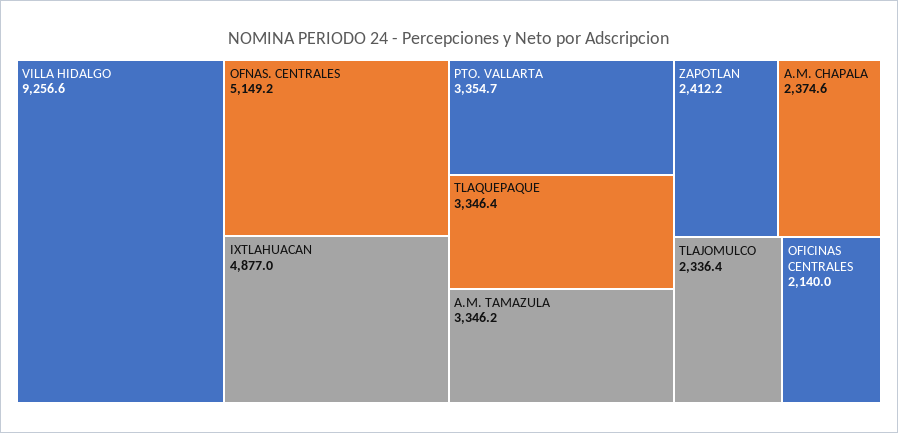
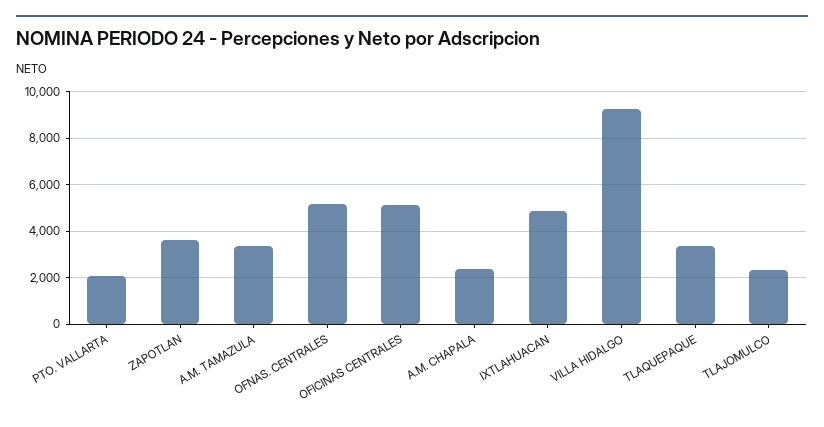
  {
    "VILLA HIDALGO": 9256.6,
    "OFNAS. CENTRALES": 5149.2,
    "IXTLAHUACAN": 4877,
-   "PTO. VALLARTA": 3354.7,
+   "PTO. VALLARTA": 2000,
    "TLAQUEPAQUE": 3346.4,
    "A.M. TAMAZULA": 3346.2,
-   "ZAPOTLAN": 2412.2,
+   "ZAPOTLAN": 3500,
    "A.M. CHAPALA": 2374.6,
    "TLAJOMULCO": 2336.4,
-   "OFICINAS CENTRALES": 2140
+   "OFICINAS CENTRALES": 5000
  }

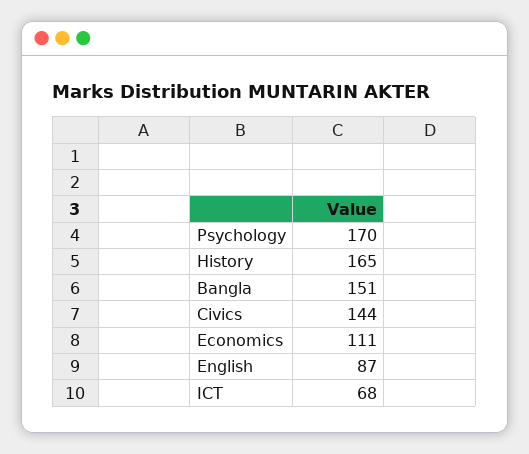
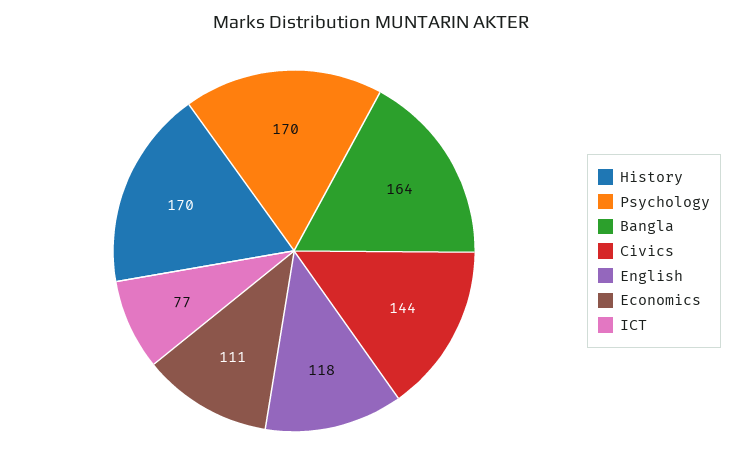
  {
    "Psychology": 170,
-   "History": 165,
+   "History": 170,
-   "Bangla": 151,
+   "Bangla": 164,
    "Civics": 144,
    "Economics": 111,
-   "English": 87,
+   "English": 118,
-   "ICT": 68
+   "ICT": 77
  }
◆ ◆ ◆ ◆ ◆ ◆ ◆
WORK REQUIRED
Find "OFICINAS" in the preceding records. Copy each line that holds it.

RESULT FOR THIS EXERCISE
-   "OFICINAS CENTRALES": 2140
+   "OFICINAS CENTRALES": 5000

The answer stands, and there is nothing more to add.